Frank Weighs Bill Requiring Investors to Reveal Proxies

House Financial Services Committee Chairman Barney Frank (D-Mass.) is considering a bill that would require mutual funds, pension plans and other large institutional investors to publicly reveal how they vote their proxies, to impose proper corporate governance on otherwise passive investors who, seemingly, don't vote in the fiduciary interest of their end investors.

“If you are the owner of shares, you have a privacy right,” Frank said at a hearing on financial services compensation. “But if you own shares on behalf of a fiduciary, you will need to disclose how you vote.”

Although many pension plans disclose their voting guidelines, they are not legally required to disclose how they vote their proxies. In late 2003, the Securities and Exchange Commission passed a measure requiring mutual fund companies to file an annual SEC listing of their proxy votes every August.

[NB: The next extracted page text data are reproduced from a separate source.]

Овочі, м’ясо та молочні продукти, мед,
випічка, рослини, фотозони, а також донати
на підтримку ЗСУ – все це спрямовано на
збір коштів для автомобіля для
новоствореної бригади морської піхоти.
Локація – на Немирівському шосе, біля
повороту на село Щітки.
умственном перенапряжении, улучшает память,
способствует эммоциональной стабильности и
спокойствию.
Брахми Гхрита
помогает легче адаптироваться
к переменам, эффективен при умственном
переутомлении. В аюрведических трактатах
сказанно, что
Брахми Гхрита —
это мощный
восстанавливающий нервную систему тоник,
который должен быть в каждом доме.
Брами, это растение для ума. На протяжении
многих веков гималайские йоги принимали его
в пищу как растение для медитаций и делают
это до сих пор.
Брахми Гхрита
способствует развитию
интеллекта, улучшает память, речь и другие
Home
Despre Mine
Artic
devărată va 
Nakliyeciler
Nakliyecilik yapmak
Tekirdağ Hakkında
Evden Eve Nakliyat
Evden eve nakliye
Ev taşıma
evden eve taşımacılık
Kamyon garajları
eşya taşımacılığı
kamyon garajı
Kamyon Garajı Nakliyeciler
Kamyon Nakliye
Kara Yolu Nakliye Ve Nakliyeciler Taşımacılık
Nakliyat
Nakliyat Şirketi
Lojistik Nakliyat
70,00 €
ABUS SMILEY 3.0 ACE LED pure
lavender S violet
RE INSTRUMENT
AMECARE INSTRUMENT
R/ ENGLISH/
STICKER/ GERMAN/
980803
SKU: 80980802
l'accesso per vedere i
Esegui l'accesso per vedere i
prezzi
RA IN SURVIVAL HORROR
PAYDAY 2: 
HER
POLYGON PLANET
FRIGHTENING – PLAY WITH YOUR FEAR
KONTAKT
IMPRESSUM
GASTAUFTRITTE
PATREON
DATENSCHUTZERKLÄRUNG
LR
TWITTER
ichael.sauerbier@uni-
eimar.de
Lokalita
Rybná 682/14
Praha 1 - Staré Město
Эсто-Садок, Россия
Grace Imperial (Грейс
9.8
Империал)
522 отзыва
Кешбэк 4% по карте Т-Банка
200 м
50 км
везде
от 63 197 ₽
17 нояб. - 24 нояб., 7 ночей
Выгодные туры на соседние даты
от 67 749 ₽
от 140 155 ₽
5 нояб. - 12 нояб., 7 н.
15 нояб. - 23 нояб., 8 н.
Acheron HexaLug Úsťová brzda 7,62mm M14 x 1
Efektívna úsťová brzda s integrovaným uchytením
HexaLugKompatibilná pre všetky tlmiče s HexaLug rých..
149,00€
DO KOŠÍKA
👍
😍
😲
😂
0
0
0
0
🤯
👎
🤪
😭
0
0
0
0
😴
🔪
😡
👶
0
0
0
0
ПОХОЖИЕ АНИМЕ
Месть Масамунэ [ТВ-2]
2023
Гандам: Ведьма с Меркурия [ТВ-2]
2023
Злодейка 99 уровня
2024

Vanguard founder and former Chief Executive Officer John Bogle called on the mutual fund industry in a Wall Street Journal editorial last week to stand up for shareholders’ long-term benefit by holding companies up to higher standards.

Corporate Library Research Associate Beth Young told MarketWatch that a uniform law would hold mutual funds and other large investors up to a higher, more uniform standard: “At a minimum, it pushes investment managers to look at their proxy-voting process and what they need to do to insulate themselves from corporate or labor conflicts of interests. By requiring public disclosure of votes, investment managers will think more about whether they have the information and staff to act as a fiduciary for the people they are voting on behalf.”